CE QUE POURRAIT ETRE LE MONDE AU XXII ème SIECLE

Nous sommes au début du XXIIème siècle.
La planète bleue est presque devenue un désert.
Plus de neiges éternelles,
Encore moins de glaciers,
Très peu de végétation,
Et, presque plus d’eau potable.
Des grandes villes de jadis,
Ne subsistent que des ruines,
Les ruines des bunkers, des blockhaus,
Et des constructions antisismiques.
Les anciennes rues et avenues
Sont entièrement défoncées.
Les quelques grands magasins restants
Offrent leurs façades aux trous béants.
Des poteaux,
Inutiles vestiges
De l’énergie disparue,
Se dressent, sectionnés,
En un élan insensé.
Des tronçons de câble se lancent vers le ciel,
Ou semblent fendre l’air,
Comme pour revendiquer
Leur ancienne raison d’être et leur obsolète utilité.
Plus aucun bruit,
Plus de frénésie citadine,
Aucune circulation automobile ou ferroviaire.
Les voies de chemin de fer subsistent par endroit seulement
Les anciennes voies TGV n’ont plus rien de futuriste.
Leurs structures, jadis, hyper sophistiquées
Gisent, démantelées, disjointes, dessoudées,
En souvenir seulement
De cet hyper modernisme passé.
La grande vitesse n’a plus de raison d’être.
Quel sens y aurait-il
A rejoindre deux villes qui n’existent plus ?
Que sont Paris, Londres, Berlin
Vienne, Amsterdam ou Rome devenues ?
Désormais,
Toute forme d’énergie artificielle a disparu.
La première à disparaître
A été la Fée Electricité.
Lorsque la Catastrophe est arrivée
C’est la première qui a été touchée.
D’un coup, en quelques heures,
Les villes ont été plongées dans l’obscurité.
Un pesant silence s’est installé.
Absolument tout s’est arrêté de fonctionner.
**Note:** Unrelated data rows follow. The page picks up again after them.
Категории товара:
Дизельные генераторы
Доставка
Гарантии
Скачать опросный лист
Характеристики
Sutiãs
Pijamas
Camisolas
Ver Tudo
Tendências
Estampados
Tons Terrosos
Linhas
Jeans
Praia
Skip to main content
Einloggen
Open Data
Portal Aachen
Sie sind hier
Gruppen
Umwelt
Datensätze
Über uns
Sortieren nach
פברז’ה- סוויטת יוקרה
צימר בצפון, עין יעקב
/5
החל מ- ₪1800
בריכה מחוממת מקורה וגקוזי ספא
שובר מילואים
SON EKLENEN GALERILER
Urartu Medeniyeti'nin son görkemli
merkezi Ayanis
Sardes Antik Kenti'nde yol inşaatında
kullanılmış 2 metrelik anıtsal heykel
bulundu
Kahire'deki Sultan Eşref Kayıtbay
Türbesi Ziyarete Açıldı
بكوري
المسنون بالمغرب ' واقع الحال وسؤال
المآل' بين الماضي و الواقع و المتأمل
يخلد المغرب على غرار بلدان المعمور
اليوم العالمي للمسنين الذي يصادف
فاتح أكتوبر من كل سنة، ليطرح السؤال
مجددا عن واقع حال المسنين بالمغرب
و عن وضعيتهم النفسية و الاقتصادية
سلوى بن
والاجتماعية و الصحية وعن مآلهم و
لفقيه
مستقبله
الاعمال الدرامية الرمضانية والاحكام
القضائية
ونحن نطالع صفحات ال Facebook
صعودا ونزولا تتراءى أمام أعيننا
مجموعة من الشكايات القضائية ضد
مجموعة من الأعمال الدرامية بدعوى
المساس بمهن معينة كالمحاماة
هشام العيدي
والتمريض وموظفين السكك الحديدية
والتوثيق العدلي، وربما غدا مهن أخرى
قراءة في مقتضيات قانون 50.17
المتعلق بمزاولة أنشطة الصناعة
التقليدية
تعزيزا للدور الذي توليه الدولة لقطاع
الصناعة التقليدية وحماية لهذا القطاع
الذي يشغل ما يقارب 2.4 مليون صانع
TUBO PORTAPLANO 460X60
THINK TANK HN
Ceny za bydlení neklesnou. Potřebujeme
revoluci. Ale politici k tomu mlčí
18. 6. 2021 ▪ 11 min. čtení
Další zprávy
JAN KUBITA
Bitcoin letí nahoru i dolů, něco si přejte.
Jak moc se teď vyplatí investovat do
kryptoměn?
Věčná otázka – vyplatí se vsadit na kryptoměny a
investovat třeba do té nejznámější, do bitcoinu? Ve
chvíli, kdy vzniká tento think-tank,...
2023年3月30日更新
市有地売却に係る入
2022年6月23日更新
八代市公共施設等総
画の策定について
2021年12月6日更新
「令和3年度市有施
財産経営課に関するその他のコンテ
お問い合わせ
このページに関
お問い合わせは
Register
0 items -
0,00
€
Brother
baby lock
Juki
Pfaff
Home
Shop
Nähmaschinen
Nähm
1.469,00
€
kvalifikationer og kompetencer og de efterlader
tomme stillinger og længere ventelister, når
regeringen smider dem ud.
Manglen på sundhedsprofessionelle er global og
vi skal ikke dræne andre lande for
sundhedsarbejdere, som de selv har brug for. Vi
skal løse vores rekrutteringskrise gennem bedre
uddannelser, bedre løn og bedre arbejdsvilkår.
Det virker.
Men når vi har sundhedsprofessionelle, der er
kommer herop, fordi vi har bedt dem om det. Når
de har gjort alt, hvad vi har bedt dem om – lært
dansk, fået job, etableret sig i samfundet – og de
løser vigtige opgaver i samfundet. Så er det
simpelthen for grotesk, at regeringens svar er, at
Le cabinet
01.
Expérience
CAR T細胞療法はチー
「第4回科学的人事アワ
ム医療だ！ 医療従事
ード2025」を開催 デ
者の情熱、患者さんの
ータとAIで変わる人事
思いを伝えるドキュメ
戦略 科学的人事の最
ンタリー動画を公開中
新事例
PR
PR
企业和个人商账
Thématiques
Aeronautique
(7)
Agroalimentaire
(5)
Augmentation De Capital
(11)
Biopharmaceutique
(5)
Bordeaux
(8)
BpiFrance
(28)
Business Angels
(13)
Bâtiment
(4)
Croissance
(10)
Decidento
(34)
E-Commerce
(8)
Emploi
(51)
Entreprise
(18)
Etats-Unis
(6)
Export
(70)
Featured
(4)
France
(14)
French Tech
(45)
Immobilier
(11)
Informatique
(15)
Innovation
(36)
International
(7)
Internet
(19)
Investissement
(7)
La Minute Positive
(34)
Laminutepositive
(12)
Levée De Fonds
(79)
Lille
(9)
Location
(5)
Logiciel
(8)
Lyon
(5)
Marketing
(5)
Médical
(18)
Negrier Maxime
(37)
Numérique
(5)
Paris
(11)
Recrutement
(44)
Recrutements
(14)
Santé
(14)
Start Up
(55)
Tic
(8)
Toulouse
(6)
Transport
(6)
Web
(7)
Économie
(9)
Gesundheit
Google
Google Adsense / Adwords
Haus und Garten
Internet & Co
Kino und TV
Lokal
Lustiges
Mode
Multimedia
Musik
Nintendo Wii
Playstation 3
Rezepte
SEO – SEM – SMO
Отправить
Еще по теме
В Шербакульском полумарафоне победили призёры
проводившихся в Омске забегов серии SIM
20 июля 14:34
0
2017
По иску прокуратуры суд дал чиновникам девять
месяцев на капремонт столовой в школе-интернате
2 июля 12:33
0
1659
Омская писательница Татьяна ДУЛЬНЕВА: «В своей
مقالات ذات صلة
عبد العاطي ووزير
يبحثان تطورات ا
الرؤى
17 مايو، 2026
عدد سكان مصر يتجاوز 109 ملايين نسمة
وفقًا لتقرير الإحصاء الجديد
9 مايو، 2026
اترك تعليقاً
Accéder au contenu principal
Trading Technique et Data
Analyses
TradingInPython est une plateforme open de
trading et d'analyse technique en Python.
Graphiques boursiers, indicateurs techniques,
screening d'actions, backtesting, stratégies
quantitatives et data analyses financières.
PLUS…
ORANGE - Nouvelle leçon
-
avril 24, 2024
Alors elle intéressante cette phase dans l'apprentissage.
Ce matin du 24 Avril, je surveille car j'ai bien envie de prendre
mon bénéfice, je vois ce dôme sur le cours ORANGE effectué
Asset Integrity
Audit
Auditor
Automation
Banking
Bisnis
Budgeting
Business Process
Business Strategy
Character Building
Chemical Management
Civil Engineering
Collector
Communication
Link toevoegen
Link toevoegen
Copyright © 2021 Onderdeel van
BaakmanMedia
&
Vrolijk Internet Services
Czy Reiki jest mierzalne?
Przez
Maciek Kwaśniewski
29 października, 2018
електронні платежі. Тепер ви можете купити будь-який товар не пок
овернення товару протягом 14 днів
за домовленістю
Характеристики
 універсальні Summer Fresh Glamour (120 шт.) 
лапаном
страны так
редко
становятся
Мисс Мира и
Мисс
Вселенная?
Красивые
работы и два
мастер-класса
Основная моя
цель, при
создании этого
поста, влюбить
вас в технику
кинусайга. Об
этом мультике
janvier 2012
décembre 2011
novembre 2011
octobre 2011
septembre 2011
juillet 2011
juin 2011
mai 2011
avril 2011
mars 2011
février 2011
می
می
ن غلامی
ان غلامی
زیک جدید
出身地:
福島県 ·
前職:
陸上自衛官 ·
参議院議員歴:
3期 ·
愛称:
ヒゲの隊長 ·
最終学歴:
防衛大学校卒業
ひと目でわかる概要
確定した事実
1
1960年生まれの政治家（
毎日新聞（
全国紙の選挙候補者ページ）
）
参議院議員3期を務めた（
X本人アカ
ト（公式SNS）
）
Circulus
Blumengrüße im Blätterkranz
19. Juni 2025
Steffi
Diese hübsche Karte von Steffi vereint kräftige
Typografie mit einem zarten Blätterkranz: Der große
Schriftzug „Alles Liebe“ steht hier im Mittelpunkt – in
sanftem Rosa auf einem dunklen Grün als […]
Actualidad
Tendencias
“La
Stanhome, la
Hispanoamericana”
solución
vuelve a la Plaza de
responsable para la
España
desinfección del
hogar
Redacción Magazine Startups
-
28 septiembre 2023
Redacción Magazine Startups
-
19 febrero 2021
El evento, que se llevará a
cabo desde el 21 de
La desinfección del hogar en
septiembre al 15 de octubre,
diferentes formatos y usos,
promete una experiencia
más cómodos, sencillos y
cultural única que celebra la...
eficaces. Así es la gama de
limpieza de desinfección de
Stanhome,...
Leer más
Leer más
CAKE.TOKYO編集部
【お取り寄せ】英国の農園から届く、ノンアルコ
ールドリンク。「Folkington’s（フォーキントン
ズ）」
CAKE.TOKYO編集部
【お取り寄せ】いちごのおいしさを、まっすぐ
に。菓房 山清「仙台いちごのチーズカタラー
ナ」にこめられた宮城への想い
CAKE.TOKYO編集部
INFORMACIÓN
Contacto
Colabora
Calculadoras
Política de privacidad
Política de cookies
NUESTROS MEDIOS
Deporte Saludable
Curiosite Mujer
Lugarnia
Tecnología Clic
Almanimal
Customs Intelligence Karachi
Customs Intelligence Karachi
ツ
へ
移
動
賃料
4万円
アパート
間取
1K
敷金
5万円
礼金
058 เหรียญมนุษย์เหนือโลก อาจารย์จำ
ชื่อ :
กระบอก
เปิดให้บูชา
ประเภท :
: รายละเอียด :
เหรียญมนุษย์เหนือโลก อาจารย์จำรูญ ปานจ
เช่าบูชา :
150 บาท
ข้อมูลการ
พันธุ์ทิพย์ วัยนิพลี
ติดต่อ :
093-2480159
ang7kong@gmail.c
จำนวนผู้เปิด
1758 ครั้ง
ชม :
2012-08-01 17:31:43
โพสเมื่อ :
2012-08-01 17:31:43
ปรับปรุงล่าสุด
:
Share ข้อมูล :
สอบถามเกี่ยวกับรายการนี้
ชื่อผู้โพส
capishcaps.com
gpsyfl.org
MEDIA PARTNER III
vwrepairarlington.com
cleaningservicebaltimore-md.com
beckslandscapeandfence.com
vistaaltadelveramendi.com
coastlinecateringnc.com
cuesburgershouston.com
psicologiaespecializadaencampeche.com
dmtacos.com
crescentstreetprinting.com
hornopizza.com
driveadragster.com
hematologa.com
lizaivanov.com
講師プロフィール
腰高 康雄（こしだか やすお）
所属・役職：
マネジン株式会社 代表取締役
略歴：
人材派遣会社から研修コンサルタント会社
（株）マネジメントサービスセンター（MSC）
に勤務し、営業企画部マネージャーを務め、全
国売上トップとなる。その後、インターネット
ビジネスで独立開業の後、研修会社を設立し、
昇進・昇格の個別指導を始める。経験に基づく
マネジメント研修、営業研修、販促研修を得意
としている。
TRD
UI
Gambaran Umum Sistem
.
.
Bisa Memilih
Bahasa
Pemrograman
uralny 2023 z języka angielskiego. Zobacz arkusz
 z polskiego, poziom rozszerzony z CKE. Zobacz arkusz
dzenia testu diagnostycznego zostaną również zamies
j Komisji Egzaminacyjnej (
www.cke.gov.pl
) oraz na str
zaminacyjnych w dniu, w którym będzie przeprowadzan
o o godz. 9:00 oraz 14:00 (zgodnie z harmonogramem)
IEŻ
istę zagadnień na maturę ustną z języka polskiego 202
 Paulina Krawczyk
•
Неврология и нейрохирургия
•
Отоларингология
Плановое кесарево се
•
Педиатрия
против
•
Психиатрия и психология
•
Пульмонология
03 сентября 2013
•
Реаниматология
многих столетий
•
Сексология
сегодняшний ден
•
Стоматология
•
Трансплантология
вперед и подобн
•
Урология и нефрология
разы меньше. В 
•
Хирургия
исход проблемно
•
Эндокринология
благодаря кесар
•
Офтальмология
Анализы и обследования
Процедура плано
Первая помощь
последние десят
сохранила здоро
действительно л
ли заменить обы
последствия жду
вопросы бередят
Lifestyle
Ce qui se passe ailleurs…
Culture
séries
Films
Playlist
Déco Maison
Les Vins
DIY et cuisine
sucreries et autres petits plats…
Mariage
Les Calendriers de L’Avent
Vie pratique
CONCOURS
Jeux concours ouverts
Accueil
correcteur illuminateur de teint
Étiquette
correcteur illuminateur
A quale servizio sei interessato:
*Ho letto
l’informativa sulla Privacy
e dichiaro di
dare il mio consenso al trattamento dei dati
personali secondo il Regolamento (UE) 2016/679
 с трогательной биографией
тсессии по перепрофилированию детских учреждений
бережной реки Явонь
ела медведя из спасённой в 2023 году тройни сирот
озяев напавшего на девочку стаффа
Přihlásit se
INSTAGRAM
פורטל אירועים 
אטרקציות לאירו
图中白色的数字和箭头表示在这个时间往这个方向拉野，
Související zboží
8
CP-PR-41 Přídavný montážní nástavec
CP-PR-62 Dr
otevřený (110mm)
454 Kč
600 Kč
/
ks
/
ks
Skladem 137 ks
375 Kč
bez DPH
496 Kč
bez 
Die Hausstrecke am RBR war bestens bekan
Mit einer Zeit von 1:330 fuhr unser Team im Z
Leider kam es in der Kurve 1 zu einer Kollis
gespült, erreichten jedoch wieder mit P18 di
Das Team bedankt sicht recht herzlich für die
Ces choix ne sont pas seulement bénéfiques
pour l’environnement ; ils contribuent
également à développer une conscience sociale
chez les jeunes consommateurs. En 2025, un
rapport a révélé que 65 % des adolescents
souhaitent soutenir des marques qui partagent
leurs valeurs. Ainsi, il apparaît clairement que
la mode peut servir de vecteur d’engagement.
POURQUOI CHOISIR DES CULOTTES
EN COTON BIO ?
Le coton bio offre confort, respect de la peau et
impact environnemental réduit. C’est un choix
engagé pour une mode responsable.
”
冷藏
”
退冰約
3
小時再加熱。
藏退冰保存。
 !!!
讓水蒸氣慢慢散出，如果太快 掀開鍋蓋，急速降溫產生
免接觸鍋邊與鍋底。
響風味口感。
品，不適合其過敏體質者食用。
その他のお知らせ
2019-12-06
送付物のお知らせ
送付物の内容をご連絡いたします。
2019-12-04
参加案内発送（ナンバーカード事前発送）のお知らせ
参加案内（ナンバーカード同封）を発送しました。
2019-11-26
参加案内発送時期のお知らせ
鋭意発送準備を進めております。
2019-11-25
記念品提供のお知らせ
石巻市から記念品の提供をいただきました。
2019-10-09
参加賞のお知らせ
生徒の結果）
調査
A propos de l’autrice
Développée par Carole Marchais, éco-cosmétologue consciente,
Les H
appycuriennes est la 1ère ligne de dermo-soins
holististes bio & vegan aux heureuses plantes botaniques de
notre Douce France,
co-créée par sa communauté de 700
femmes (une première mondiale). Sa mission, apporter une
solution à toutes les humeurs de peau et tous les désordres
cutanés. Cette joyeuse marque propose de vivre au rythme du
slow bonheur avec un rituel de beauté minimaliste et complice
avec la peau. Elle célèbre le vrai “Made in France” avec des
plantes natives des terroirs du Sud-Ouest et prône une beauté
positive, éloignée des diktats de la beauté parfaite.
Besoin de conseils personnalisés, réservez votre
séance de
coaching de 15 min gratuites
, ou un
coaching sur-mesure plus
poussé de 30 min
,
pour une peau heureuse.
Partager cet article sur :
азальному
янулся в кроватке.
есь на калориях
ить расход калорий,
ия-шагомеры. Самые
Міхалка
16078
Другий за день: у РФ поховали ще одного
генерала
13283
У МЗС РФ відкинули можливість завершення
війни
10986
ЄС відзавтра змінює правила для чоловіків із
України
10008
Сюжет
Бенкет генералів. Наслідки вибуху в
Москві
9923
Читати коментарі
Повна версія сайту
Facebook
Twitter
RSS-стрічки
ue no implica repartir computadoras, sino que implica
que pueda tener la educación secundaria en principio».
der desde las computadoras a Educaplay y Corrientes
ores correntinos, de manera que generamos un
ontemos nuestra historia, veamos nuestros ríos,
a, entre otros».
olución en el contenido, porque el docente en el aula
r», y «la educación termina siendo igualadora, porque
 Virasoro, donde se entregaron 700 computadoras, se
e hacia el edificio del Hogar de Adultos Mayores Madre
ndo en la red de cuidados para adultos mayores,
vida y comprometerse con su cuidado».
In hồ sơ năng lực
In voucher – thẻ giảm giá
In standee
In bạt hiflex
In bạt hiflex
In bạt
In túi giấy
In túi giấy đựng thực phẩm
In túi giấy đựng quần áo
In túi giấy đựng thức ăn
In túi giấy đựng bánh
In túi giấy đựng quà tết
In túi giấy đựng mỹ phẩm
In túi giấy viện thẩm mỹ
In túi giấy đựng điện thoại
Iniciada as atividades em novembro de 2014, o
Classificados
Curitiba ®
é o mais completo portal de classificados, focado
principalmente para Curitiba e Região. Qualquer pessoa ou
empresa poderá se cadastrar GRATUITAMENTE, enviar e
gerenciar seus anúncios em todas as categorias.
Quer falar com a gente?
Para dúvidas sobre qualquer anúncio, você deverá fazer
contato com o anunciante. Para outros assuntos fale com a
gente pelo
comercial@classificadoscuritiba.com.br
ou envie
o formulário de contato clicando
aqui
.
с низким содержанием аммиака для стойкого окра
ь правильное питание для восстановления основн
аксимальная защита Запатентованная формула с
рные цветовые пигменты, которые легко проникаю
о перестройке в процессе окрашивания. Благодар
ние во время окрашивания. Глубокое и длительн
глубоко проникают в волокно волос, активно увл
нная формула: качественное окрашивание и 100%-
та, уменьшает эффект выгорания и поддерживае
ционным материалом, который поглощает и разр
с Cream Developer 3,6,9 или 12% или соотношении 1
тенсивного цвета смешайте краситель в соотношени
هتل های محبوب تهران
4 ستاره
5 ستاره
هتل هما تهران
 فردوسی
Faisant suite à l’étonnement général,
C’est la panique qui a surgi
Plongeant tous les pays
Dans la plus profonde anarchie.
Après l’assaut des grands magasins
Pour faire provision de denrées,
Chez eux, beaucoup se sont enfermés.
D’autres ont préféré partir, fuir loin de la ville.
En voiture d’abord,
Tant qu’il y a eu du carburant,
A pied, en vélo ou à cheval ensuite.
Ils ont fui sans savoir pourquoi,
Seulement pour essayer de voir si ailleurs,
Cela n’allait pas mieux.
Car sans électricité,
Aucun moyen de communiquer.
En 2150,
Il y a longtemps que les gens ont déserté les villes.
Les nations civilisées
Les habitants des pays développés,
Ont disparu à jamais.
Trop habitués au confort et à la sécurité,
Peu résistants au froid,
Souffrant de la chaleur,
Craignant les maladies, les microbes, les bactéries,
Ayant perdu le contact avec la nature,
Trop fragiles pour se réadapter
Ne connaissant ni les baies, ni les champignons,
Ni les plantes comestibles,
Ils sont tous morts peu à peu,
Car, déconnectés de cette nouvelle réalité.
Par contre,
En Afrique, en Indonésie,
En Australie ou en Amazonie,
Des hommes vivent encore,
Ils vivent à peu près, comme ils l’ont toujours fait.
L’électricité,
Eux, ils ne l’ont jamais connue.
Alors, pour eux, quoi de changé ?
Ils continuent à cueillir des baies.
Ils continuent à ramasser des plantes.
Ils continuent à déterrer des racines,
Ils mangent encore des larves, du poisson cru,
De la viande boucanée, fumée ou séchée.
Ils tuent leur gibier à l’arc ou au javelot.
Ils parcourent toujours à pied leur immense territoire.
Leurs tentes ou leurs yourtes n’ont pas changé.
Leur bétail reste le même.
Par contre,
Leurs territoires de chasse,
Leurs lieux de pâturage,
Leurs zones de migration,
Leurs espaces de vie se sont agrandis.
Ils ont retrouvé la place qu’ils occupaient jadis.
Avant la colonisation,
Avant les hommes blancs,
Avant l’exploitation des mines de diamants,
Des mines d’or,
De la forêt amazonienne,
De leur sous sol, du fond de leurs mers,
Avant l'installation des grands barrages,
Des grandes usines
Des grands complexes touristiques,
Avant l’evangélisation.
Eux seuls ont subsisté,
Eux seuls, maintenant, enfin libérés
Après des siècles de servitude
Seuls survivants sur la terre,
Eux seuls, toujours là , enfin heureux.